Only one portion of the data is to be written out: from the line bearing "1399,568 L 1399,645" through the line bearing "162,675 L 178,675". Write it exactly as it appears.

PROVIDED MATERIAL
-*-*-

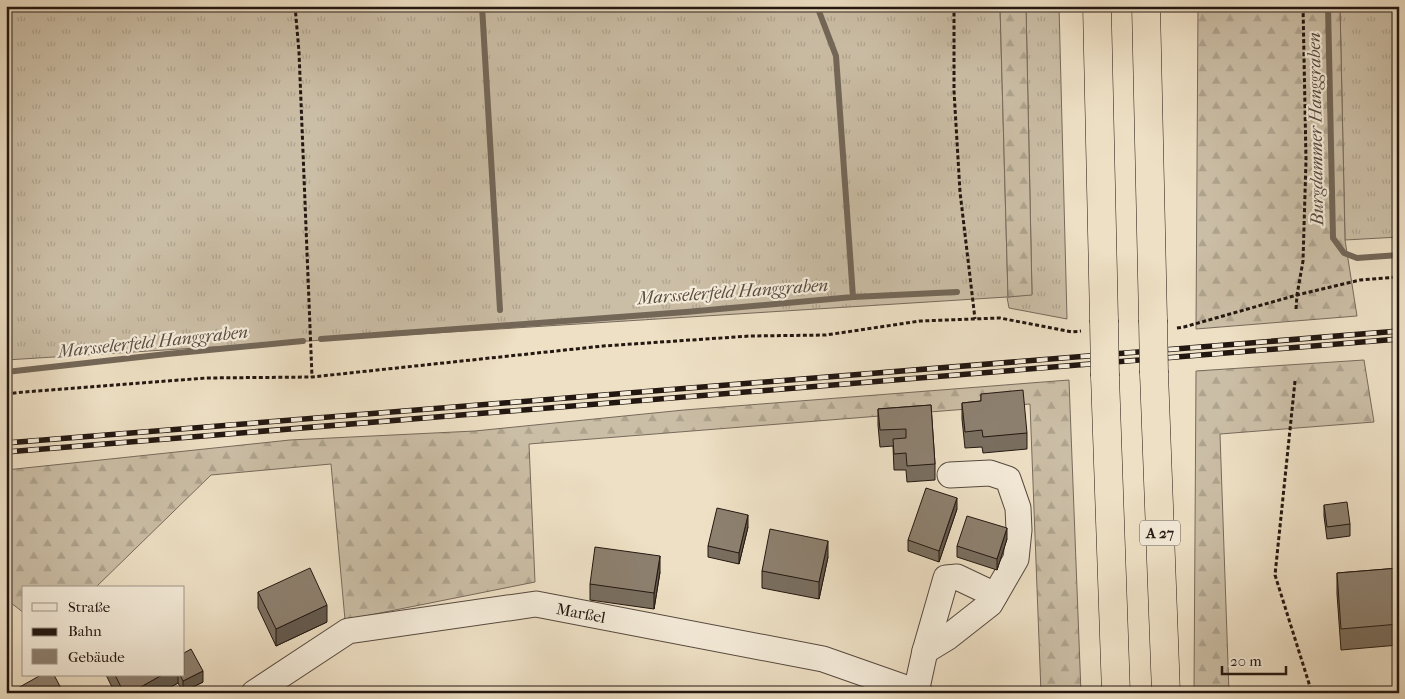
<svg xmlns="http://www.w3.org/2000/svg" width="1405" height="699" font-family="'IM FELL French Canon',serif">
<style>
.grass{fill:url(#grass-tufts);stroke:#776a5c}
.forest{fill:url(#forest-firs);stroke:#776a5c}
.lines{fill:none;stroke-linecap:round;stroke-linejoin:round}
.stream{stroke:#736758;stroke-width:6}
.minor-casing{stroke:#56493e;stroke-width:27}
.highway-casing{stroke:#231711;stroke-width:29}
.path{stroke:#231711;stroke-width:3;stroke-dasharray:4 2.5;stroke-linecap:butt}
.minor{stroke:#f4ebd9;stroke-width:25}
.highway{stroke:#eee0c5;stroke-width:28}
.rail-casing{stroke:#231711;stroke-width:5.5}
.rail{stroke:#f4ebd9;stroke-width:4;stroke-dasharray:11;stroke-linecap:butt}
.highway-bridge-casing{stroke:#231711;stroke-width:29;stroke-linecap:butt}
.highway-bridge{stroke:#eee0c5;stroke-width:28}
.wall{fill:#796e5f;stroke:#231711}
.shaded-wall{fill:#635a4e;stroke:#231711}
.building{fill:#8d806f;stroke:#231711}
.labels{text-anchor:middle;dominant-baseline:central;stroke-width:4.5;stroke-linejoin:round;paint-order:stroke}
.shield{fill:#f4ebd9;stroke:#62574d;stroke-width:1}
.shield-label{font-size:15px;font-weight:bold;fill:#231711}
.street-label{font-size:16px;fill:#231711;stroke:#f4ebd9}
.water-label{font-size:18px;font-style:italic;fill:#594c41;stroke:#f4ebd9}
</style>
<defs>
<pattern id="grass-tufts" width="24" height="20" patternUnits="userSpaceOnUse" patternTransform="scale(1.25)"><rect width="24" height="20" fill="#cbbea6"/><path d="M3 7l-1-3M5 7V3M7 7l1-3M15 17l-1-3M17 17v-4M19 17l1-3" fill="none" stroke="#aea38e"/></pattern>
<pattern id="forest-firs" width="22" height="20" patternUnits="userSpaceOnUse" patternTransform="scale(1.25)"><rect width="22" height="20" fill="#cbbea6"/><path d="M5 1l3.5 6h-7zM16 11l3.5 6h-7z" fill="#aea38e"/></pattern>
</defs>
<rect width="100%" height="100%" fill="#eee0c5"/>
<filter id="stains"><feTurbulence type="fractalNoise" baseFrequency=".004" numOctaves="4"/><feColorMatrix values="0 0 0 0 .2 0 0 0 0 .09 0 0 0 0 .02 0 0 0 .5 -.17"/></filter>
<radialGradient id="worn" r=".72"><stop offset=".6" stop-color="#630" stop-opacity="0"/><stop offset="1" stop-color="#630" stop-opacity=".3"/></radialGradient>
<g class="grass">
<path d="M 6,6 L 1000,6 L 1008,297 L 1032,294 L 1026,6 L 1059,6 L 1067,319 L 1009,308 L 1007,297 L 6,360 Z"/>
<path d="M 1340,6 L 1399,6 L 1399,237 L 1345,240 Z"/>
</g>
<g class="forest">
<path d="M 1000,6 L 1026,6 L 1032,295 L 1008,297 Z"/>
<path d="M 1198,6 L 1340,6 L 1345,240 L 1357,316 L 1196,329 Z"/>
<path d="M 1364,360 L 1374,422 L 1220,434 L 1229,693 L 1194,693 L 1196,371 Z"/>
<path d="M 1069,380 L 1081,693 L 1041,693 L 1030,404 L 529,444 L 535,582 L 345,620 L 331,464 L 211,475 L 95,588 L 24,588 L 24,613 L 6,599 L 6,470 L 290,440 L 475,431 L 684,410 Z"/>
</g>
<g class="lines">
<g class="stream">
<path d="M 482,6 L 500,310"/>
<path d="M 1328,6 L 1333,238 L 1344,253 L 1357,258 L 1399,255"/>
<path d="M 853,297 L 957,292"/>
<path d="M 321,339 L 686,312 L 853,297 L 836,56 L 817,6"/>
<path d="M 6,372 L 167,354 L 303,341"/>
</g>
<defs>
<g id="minor">
<path d="M 925,651 L 948,637 L 990,604 L 1016,559 L 1019,530 L 1018,508 L 1008,479 L 990,473 L 950,475"/>
<path d="M 916,692 L 925,651 L 946,578 L 957,577 L 995,595"/>
<path d="M 254,693 L 348,631 L 536,604 L 823,659 L 920,693"/>
</g>
<g id="highway">
<path d="M 1097,6 L 1104,320"/>
<path d="M 1146,6 L 1153,320"/>
<path d="M 1154,373 L 1166,693"/>
<path d="M 1105,376 L 1116,693"/>
</g>
</defs>
<use href="#minor" class="minor-casing"/>
<use href="#highway" class="highway-casing"/>
<g class="path">
<path d="M 295,6 L 299,52 L 312,377"/>
<path d="M 954,6 L 954,91 L 960,192 L 975,319"/>
<path d="M 1296,309 L 1297,295 L 1303,261 L 1306,160 L 1303,6"/>
<path d="M 1177,328 L 1184,327 L 1297,295 L 1360,280 L 1399,277"/>
<path d="M 1295,381 L 1275,575 L 1312,693"/>
<path d="M 6,394 L 24,392 L 206,378 L 312,377 L 603,346 L 750,336 L 826,335 L 920,321 L 1000,318 L 1072,332 L 1081,331"/>
</g>
<use href="#minor" class="minor"/>
<use href="#highway" class="highway"/>
<defs>
<g id="rail">
<path d="M 6,443 L 1399,331"/>
<path d="M 6,452 L 1399,339"/>
</g>
</defs>
<use href="#rail" class="rail-casing"/>
<use href="#rail" class="rail"/>
<defs>
<g id="highway-bridge">
<path d="M 1104,320 L 1105,376"/>
<path d="M 1153,320 L 1154,373"/>
</g>
</defs>
<use href="#highway-bridge" class="highway-bridge-casing"/>
<use href="#highway-bridge" class="highway-bridge"/>
</g>
<g class="wall">
<path d="M 981,394 L 1027,433 L 1027,449 L 983,453 L 982,447 L 965,448 L 962,419 L 962,403 L 981,401 Z"/>
<path d="M 931,405 L 935,464 L 935,480 L 907,482 L 906,470 L 894,470 L 893,446 L 880,447 L 878,425 L 878,409 Z"/>
<path d="M 1324,505 L 1350,524 L 1350,536 L 1327,539 L 1324,516 Z"/>
<path d="M 957,509 L 939,562 L 908,551 L 908,540 Z"/>
<path d="M 748,527 L 739,564 L 708,557 L 708,546 Z"/>
<path d="M 1007,539 L 997,570 L 957,557 L 957,546 Z"/>
<path d="M 828,557 L 819,599 L 762,588 L 762,571 Z"/>
<path d="M 1399,568 L 1399,645 L 1341,650 L 1337,594 L 1337,573 Z"/>
<path d="M 660,572 L 654,609 L 590,600 L 590,584 Z"/>
<path d="M 258,592 L 327,622 L 276,646 L 258,608 Z"/>
<path d="M 106,675 L 184,675 L 203,682 L 183,692 L 178,683 L 160,693 L 115,693 Z"/>
</g>
<g class="shaded-wall">
<path d="M 957,498 L 957,509 L 939,562 L 939,551 Z"/>
<path d="M 748,515 L 748,527 L 739,564 L 739,553 Z"/>
<path d="M 1007,528 L 1007,539 L 997,570 L 997,559 Z"/>
<path d="M 828,541 L 828,557 L 819,599 L 819,582 Z"/>
<path d="M 660,556 L 660,572 L 654,609 L 654,593 Z"/>
<path d="M 327,605 L 327,622 L 276,646 L 276,629 Z"/>
<path d="M 203,671 L 203,682 L 183,692 L 183,681 Z"/>
<path d="M 162,675 L 178,675 L 178,683 L 160,693 L 130,693 Z"/>
</g>
<g class="building">
<path d="M 1023,390 L 1027,433 L 983,437 L 982,430 L 965,432 L 962,403 L 981,401 L 981,394 Z"/>
<path d="M 931,405 L 935,464 L 907,466 L 906,453 L 894,454 L 893,439 L 906,438 L 906,429 L 880,430 L 878,409 Z"/>
<path d="M 926,488 L 957,498 L 939,551 L 908,540 Z"/>
<path d="M 1347,502 L 1350,524 L 1327,527 L 1324,505 Z"/>
<path d="M 717,508 L 748,515 L 739,553 L 708,546 Z"/>
<path d="M 967,516 L 1007,528 L 997,559 L 957,546 Z"/>
<path d="M 770,529 L 828,541 L 819,582 L 762,571 Z"/>
<path d="M 595,547 L 660,556 L 654,593 L 590,584 Z"/>
<path d="M 310,568 L 327,605 L 276,629 L 258,592 Z"/>
<path d="M 1399,568 L 1399,624 L 1341,629 L 1337,573 Z"/>
<path d="M 191,649 L 203,671 L 183,681 L 180,675 L 184,675 L 184,653 Z"/>
<path d="M 41,675 L 54,675 L 63,692 L 9,693 Z"/>
<path d="M 115,675 L 162,675 L 130,693 L 124,693 Z"/>
</g>
<g class="labels">
<rect class="shield" x="1140" y="520.5" width="40" height="25" rx="4"/>
<g class="shield-label">
<text x="1160" y="533">A 27</text>
</g>
<g class="street-label">
<text transform="translate(581 613) rotate(11)">Marßel</text>
</g>
<g class="water-label">
<text transform="translate(1316 129) rotate(-91)">Burgdammer Hanggraben</text>
<text transform="translate(733 292) rotate(-4)">Marsselerfeld Hanggraben</text>
<text transform="translate(153 342) rotate(-6)">Marsselerfeld Hanggraben</text>
</g>
</g>
<rect width="1405" height="699" fill="none" stroke="#eee0c5" stroke-width="25"/>
<rect x="8" y="8" width="1390" height="684" fill="none" stroke="#231711" stroke-width="2.5"/>
<rect x="12" y="12" width="1380" height="674" fill="none" stroke="#231711"/>
<rect x="22" y="586" width="162" height="90" fill="#f4ebd9" stroke="#a09689"/>
<rect x="32" y="603" width="25" height="8" fill="#f4ebd9" stroke="#a09689"/>
<text x="68" y="612" font-size="15" fill="#231711">Straße</text>
<rect x="32" y="628" width="25" height="8" fill="#231711" stroke="#a09689"/>
<text x="68" y="636" font-size="15" fill="#231711">Bahn</text>
<rect x="32" y="649" width="25" height="15" fill="#8d806f" stroke="#a09689"/>
<text x="68" y="662" font-size="15" fill="#231711">Gebäude</text>
<path d="M1222 666v8h64v-8" fill="none" stroke="#231711" stroke-width="2.5"/>
<text x="1230" y="666" font-size="15" fill="#231711" stroke="#f4ebd9" stroke-width="4" paint-order="stroke">20 m</text>
<rect width="100%" height="100%" filter="url(#stains)"/>
<rect width="100%" height="100%" fill="url(#worn)"/>
</svg>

-*-*-

ANSWER SECTION
<path d="M 1399,568 L 1399,645 L 1341,650 L 1337,594 L 1337,573 Z"/>
<path d="M 660,572 L 654,609 L 590,600 L 590,584 Z"/>
<path d="M 258,592 L 327,622 L 276,646 L 258,608 Z"/>
<path d="M 106,675 L 184,675 L 203,682 L 183,692 L 178,683 L 160,693 L 115,693 Z"/>
</g>
<g class="shaded-wall">
<path d="M 957,498 L 957,509 L 939,562 L 939,551 Z"/>
<path d="M 748,515 L 748,527 L 739,564 L 739,553 Z"/>
<path d="M 1007,528 L 1007,539 L 997,570 L 997,559 Z"/>
<path d="M 828,541 L 828,557 L 819,599 L 819,582 Z"/>
<path d="M 660,556 L 660,572 L 654,609 L 654,593 Z"/>
<path d="M 327,605 L 327,622 L 276,646 L 276,629 Z"/>
<path d="M 203,671 L 203,682 L 183,692 L 183,681 Z"/>
<path d="M 162,675 L 178,675 L 178,683 L 160,693 L 130,693 Z"/>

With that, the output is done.